Internet di Papua Mati, AJI: Hambat Kebebasan Pers dan Pemenuhan Hak Atas Informasi

Internet di Papua Mati, AJI: Hambat Kebebasan Pers dan Pemenuhan Hak Atas Informasi

Achmad Rizki Muazam

Penulis

Terkinidotid Hadir di WhatsApp Channel
Follow

Terkini.id, Jakarta - Pada 6 Mei 2021, PT Telekomunikasi Indonesia (Telkom) bersama Kementerian Komunikasi dan Informatika (Kominfo) mengumumkan penyebab terputusnya jaringan internet di Papua.

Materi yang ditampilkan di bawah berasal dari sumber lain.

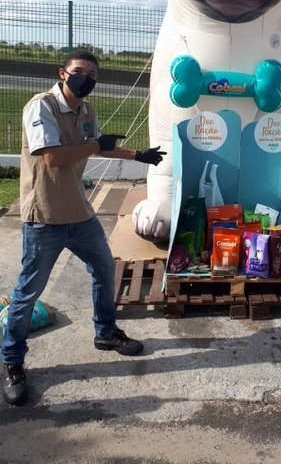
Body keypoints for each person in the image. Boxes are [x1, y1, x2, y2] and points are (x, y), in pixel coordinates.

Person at [2, 49, 167, 406]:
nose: (86, 79)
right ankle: (13, 362)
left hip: (80, 213)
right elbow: (53, 156)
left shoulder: (87, 110)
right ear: (63, 73)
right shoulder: (41, 106)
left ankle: (105, 332)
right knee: (28, 292)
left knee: (105, 270)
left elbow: (96, 147)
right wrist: (95, 145)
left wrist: (138, 156)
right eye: (79, 72)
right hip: (44, 216)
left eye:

Mereka mengatakan bahwa sistem komunikasi kabel laut Sulawesi Maluku Papua Cable System (SMPCS) ruas Biak – Jayapura di dasar laut, 280 km dari Biak dan 360 km dari Jayapura terputus sejak 30 April lalu.

Putusnya sistem komunikasi ini menyebabkan matinya koneksi internet di Kota Jayapura, Kabupaten Jayapura, Kabupaten Keerom, dan Kabupaten Sarmi.

Kemudian, Kamis, 21 Mei 2021, Kominfo mengumumkan bahwa jaringan internet di Papua telah pulih.

"Masyarakat di Jayapura sudah bisa menggunakan layanan internet dari TelkomGroup secara menyeluruh, baik fixed broadband Indihome maupun mobile broadband Telkomsel," tulis Kominfo dalam keterangan persnya.

Merespons kejadian tersebut, AJI (Aliansi Jurnalis Independen) menyebutkan matinya jaringan internet berdampak pada warga sekitar.

Tak hanya bagi warga sipil, menurut AJI, jurnalis pun terkena dampaknya.

Menurut data lapangan yang dikumpulkan AJI Jayapura, jurnalis di empat daerah masih kesulitan mengakses internet hingga 21 Mei 2021.

"Beberapa jurnalis terpaksa mengirim berita ke redaksi menggunakan pesan pendek/SMS. Itupun pengiriman SMS tidak lancar," kata AJI dalam keterangan persnya pada Senin, 24 Mei 2021.

Mereka menjelaskan bahwa Matinya internet selama tiga pekan tersebut menjadi hambatan serius bagi jurnalis di Jayapura dan sekitarnya.

"Jurnalis tidak bisa memverifikasi informasi dengan cepat," tulisnya dalam keterangan pers.

Selain itu, para jurnalis juga kesulitan untuk mengakses atau mengirim berita ke redaksi.

Seperti yang dialami oleh Koran Cendrawasih Pos, mereka terpaksa harus mengurangi jumlah halaman terbit dari 24 menjadi 16 halaman karena kekurangan bahan berita dari kabar berita nasional.

Tak hanya itu, menurut AJI, terhambatnya kerja-kerja jurnalis berdampak langsung terhadap pemenuhan informasi kepada publik.

Selain itu, AJI juga menjelaskan, ketika jurnalis tidak bisa melakukan verifikasi serta check and balance, pihak-pihak tertentu dapat mendominasi dan melakukan kontrol atas informasi terkait Papua.

Lebih lanjut, menurut mereka, terlebih matinya internet ini di tengah sejumlah isu krusial tentang Papua.

Mereka menambahkan, kerugian juga dirasakan oleh warga. "Pendidikan jarak jauh tidak bisa berjalan dan membuat proses ujian terhambat," terangnya.

Lebih lanjut, mereka menjelaskan bahwa masyarakat harus pergi jauh mencari ATM yang berfungsi karena sejumlah mesin transaksi tidak berfungsi.

AJI mendorong penguatan terhadap infrastruktur internet karena untuk menjamin akses universal terhadap hak pendidikan, kesehatan, ekonomi serta hak atas kebebasan berekspresi, dan kebebasan pers.

AJI juga mendesak Pemerintah untuk mempercepat pemulihan sistem komunikasi agar tidak memperburuk dampak bagi kebebasan pers dan sektor publik lainnya.